What to work on: In the records below, find the line containing "Кран гаражный"; give it again exactly, along with every line that follows, and nothing else.

--- Recorded information Enclosed Below ---

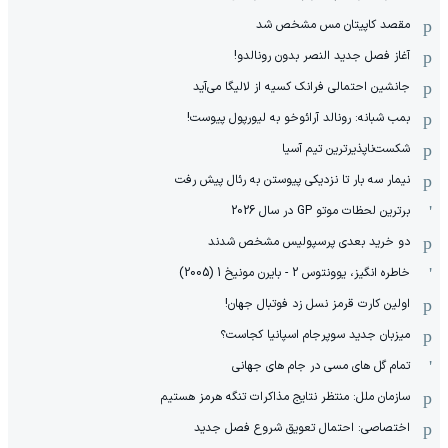
مقصد کاپیتان مس مشخص شد
آغاز فصل جدید النصر بدون رونالدو!
جانشین احتمالی فرانک کسیه از لالیگا می‌آید
بمب شبانه: رونالد آرائوخو به لیورپول پیوست!
شکست‌ناپذیرترین تیم آسیا
نیمار سه بار تا نزدیکی پیوستن به رئال پیش رفت
برترین لحظات موتو GP در سال 2026
دو خرید بعدی پرسپولیس مشخص شدند
خاطره انگیز، یوونتوس 2 - بایرن مونیخ 1 (2005)
اولین کارت قرمز نسل زد فوتبال جهان!
میزبان جدید سوپرجام اسپانیا کجاست؟
تمام گل های مسی در جام های جهانی
سازمان ملل: منتظر نتایج مذاکرات تنگه هرمز هستیم
اختصاصی: احتمال تعویق شروع فصل جدید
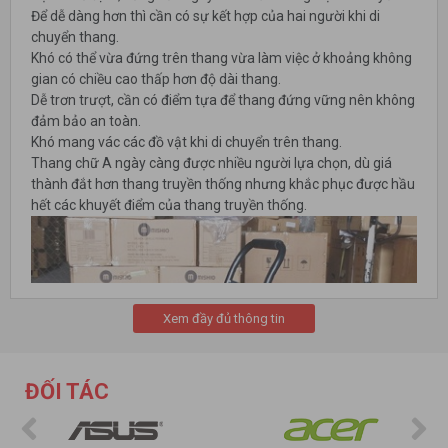
Để dễ dàng hơn thì cần có sự kết hợp của hai người khi di
chuyển thang.
Khó có thể vừa đứng trên thang vừa làm việc ở khoảng không
gian có chiều cao thấp hơn độ dài thang.
Dễ trơn trượt, cần có điểm tựa để thang đứng vững nên không
đảm bảo an toàn.
Khó mang vác các đồ vật khi di chuyển trên thang.
Thang chữ A ngày càng được nhiều người lựa chọn, dù giá
thành đắt hơn thang truyền thống nhưng khắc phục được hầu
hết các khuyết điểm của thang truyền thống.
Xem đầy đủ thông tin
ĐỐI TÁC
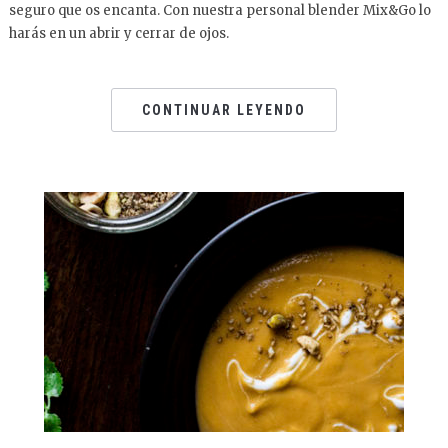
seguro que os encanta. Con nuestra personal blender Mix&Go lo
harás en un abrir y cerrar de ojos.
CONTINUAR LEYENDO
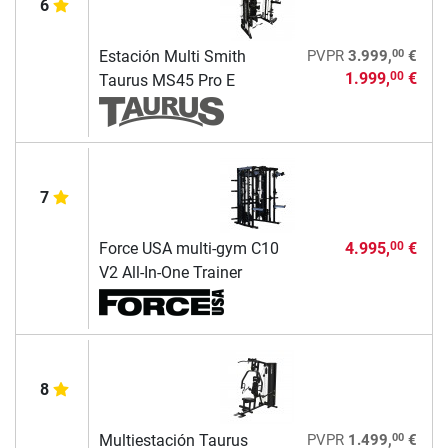
6
00
Estación Multi Smith
PVPR
3.999,
€
1.999,
€
00
Taurus MS45 Pro E
7
Force USA multi-gym C10
4.995,
€
00
V2 All-In-One Trainer
8
00
Multiestación Taurus
PVPR
1.499,
€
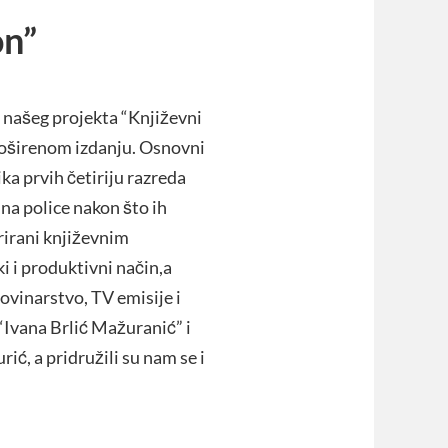
on”
 našeg projekta “Književni
proširenom izdanju. Osnovni
ika prvih četiriju razreda
 na police nakon što ih
rirani književnim
i i produktivni način,a
novinarstvo, TV emisije i
 “Ivana Brlić Mažuranić” i
ć, a pridružili su nam se i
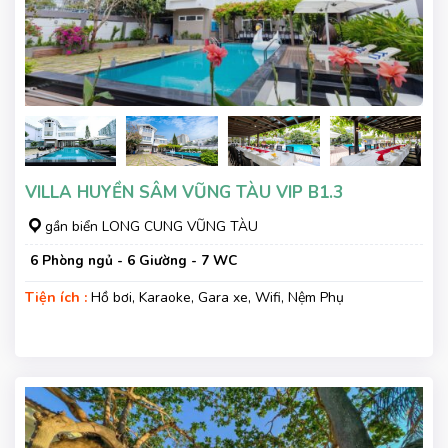
VILLA HUYỀN SÂM VŨNG TÀU VIP B1.3
gần biển LONG CUNG VŨNG TÀU
6 Phòng ngủ - 6 Giường - 7 WC
Tiện ích :
Hồ bơi, Karaoke, Gara xe, Wifi, Nệm Phụ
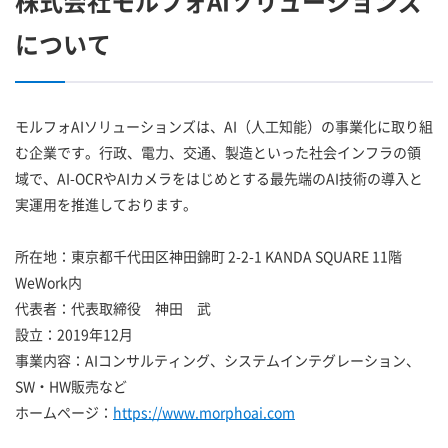
株式会社モルフォAIソリューションズ
について
モルフォAIソリューションズは、AI（人工知能）の事業化に取り組
む企業です。行政、電力、交通、製造といった社会インフラの領
域で、AI-OCRやAIカメラをはじめとする最先端のAI技術の導入と
実運用を推進しております。
所在地：東京都千代田区神田錦町 2-2-1 KANDA SQUARE 11階
WeWork内
代表者：代表取締役 神田 武
設立：2019年12月
事業内容：AIコンサルティング、システムインテグレーション、
SW・HW販売など
ホームページ：
https://www.morphoai.com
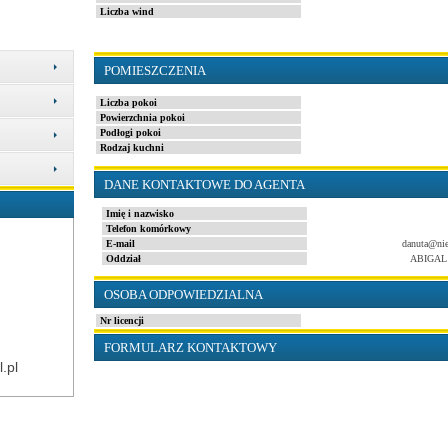
Liczba wind
POMIESZCZENIA
Liczba pokoi
Powierzchnia pokoi
Podłogi pokoi
Rodzaj kuchni
DANE KONTAKTOWE DO AGENTA
Imię i nazwisko
Telefon komórkowy
E-mail
danuta@nie
Oddział
ABIGAL
OSOBA ODPOWIEDZIALNA
Nr licencji
FORMULARZ KONTAKTOWY
.pl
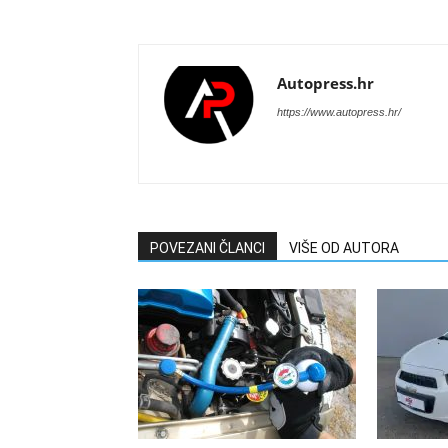
Autopress.hr
https://www.autopress.hr/
POVEZANI ČLANCI
VIŠE OD AUTORA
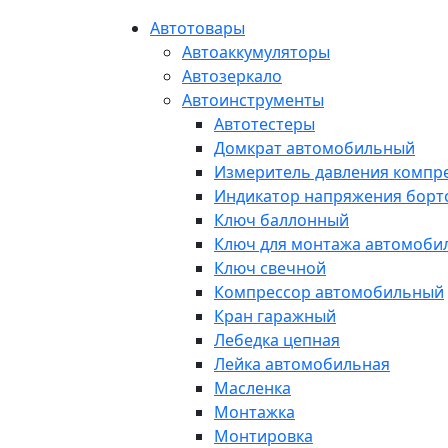
Автотовары
Автоаккумуляторы
Автозеркало
Автоинструменты
Автотестеры
Домкрат автомобильный
Измеритель давления компр
Индикатор напряжения борт
Ключ баллонный
Ключ для монтажа автомоби
Ключ свечной
Компрессор автомобильный
Кран гаражный
Лебедка цепная
Лейка автомобильная
Масленка
Монтажка
Монтировка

--- End of Enclosed Recorded information ---

Answer section:
Кран гаражный
Лебедка цепная
Лейка автомобильная
Масленка
Монтажка
Монтировка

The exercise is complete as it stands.